Ridiculous. The charges were dropped, but not until the arrested man was put through hell by the bullies in blue:
“I’m just an ordinary citizen. I was on my way to the movies, and all of a sudden I’m facing a felony and 15 years in prison,” Frobe told ABC7. Frobe calls it the worst experience of his life. He was on his way to a late evening movie on an August night last year when he was stopped for speeding in far north suburban Lindenhurst. He didn’t believe he was in a 35-mile-an-hour zone, and he figured if he was going to get ticket he wanted to be able to document his challenge with video evidence, so he got out his flip camera, which he was not very adept at using. At one point he held it out the window trying to record where he was. When the officer, being recorded on his squad dash cam, walked back to Frobe’s car, the officer saw Frobe’s camera.
Officer: “That recording?
Frobe : “Yes, Yes, I’ve been…
Officer: “Was it recording all of our conversation?
Officer: “Guess what? You were eavesdropping on our conversation. I did not give you permission to do so. Step out of the vehicle.
Louis Frobe was then cuffed and arrested for felony eavesdropping. “I was terrified. I was absolutely terrified. I was begging him, I said I didn’t know about this law. Would you please take the camera – this is no big deal – and smash it. You know I didn’t know about the law,” Frobe told ABC7. Frobe spent a night in the Lake County jail and was released on bond the next day. Later the charges against him were dropped, but so angry was Louis Frobe that he decided to file a federal lawsuit challenging the constitutionality of the state’s eavesdropping law. “And they had audio and they had video on me, but I’m not allowed to do it to them. I’m in a private car on a public street and it’s a public official. Why shouldn’t I be able to record what’s going on to prove my innocence?” he said.

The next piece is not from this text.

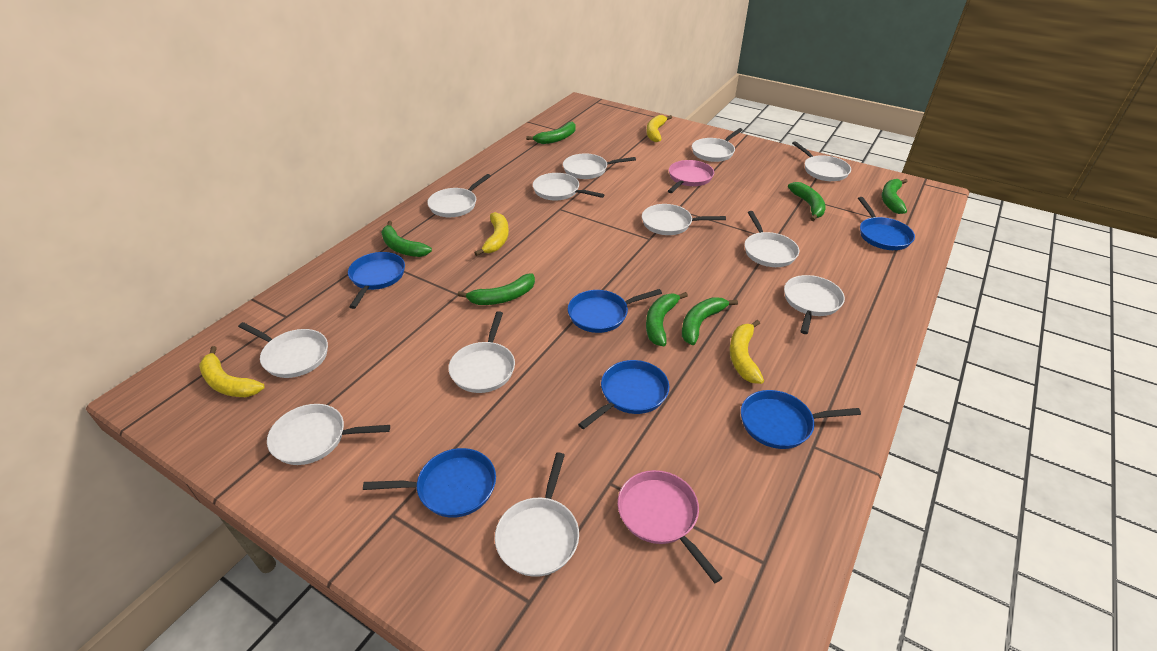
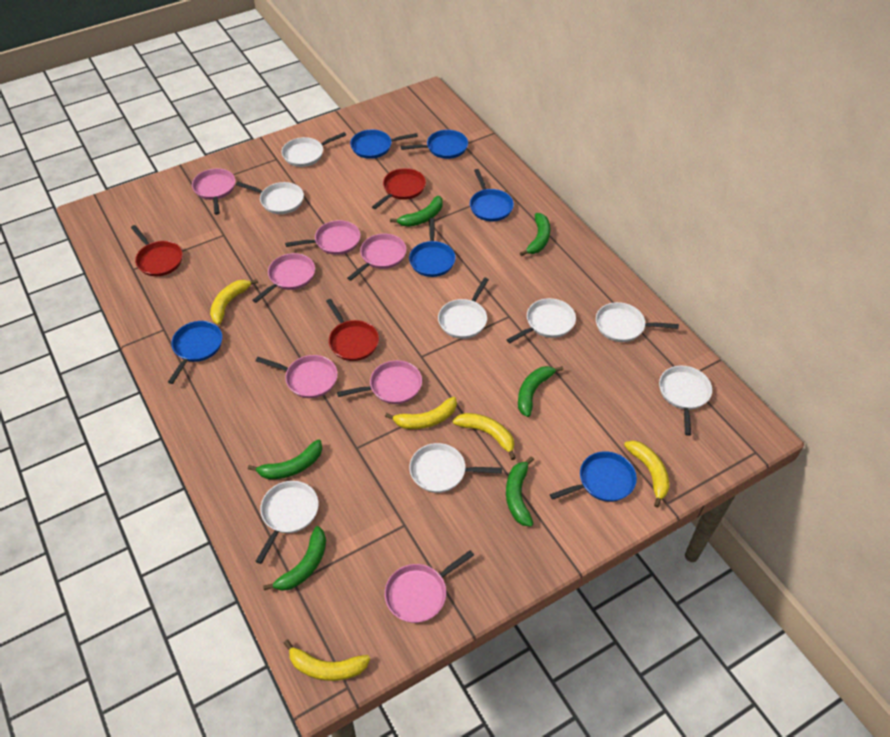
green banana: 7 -> 6
pink pan: 2 -> 7
red pan: 0 -> 3
white pan: 12 -> 8
yellow banana: 4 -> 5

A couple of weeks ago, in another case, an Illinois judge ruled that the law behind these arrests is unconstitutional.
Michael Allison, an Illinois man who faced a potential sentence of 75 years in prison for recording police officers and attempting to tape his own trial, caught a break last week when a state judge declared the charges unconstitutional. "A statute intended to prevent unwarranted intrusions into a citizen’s privacy cannot be used as a shield for public officials who cannot assert a comparable right of privacy in their public duties," wrote Circuit Court Judge David Frankland. "Such action impedes the free flow of information concerning public officials and violates the First Amendment right to gather such information."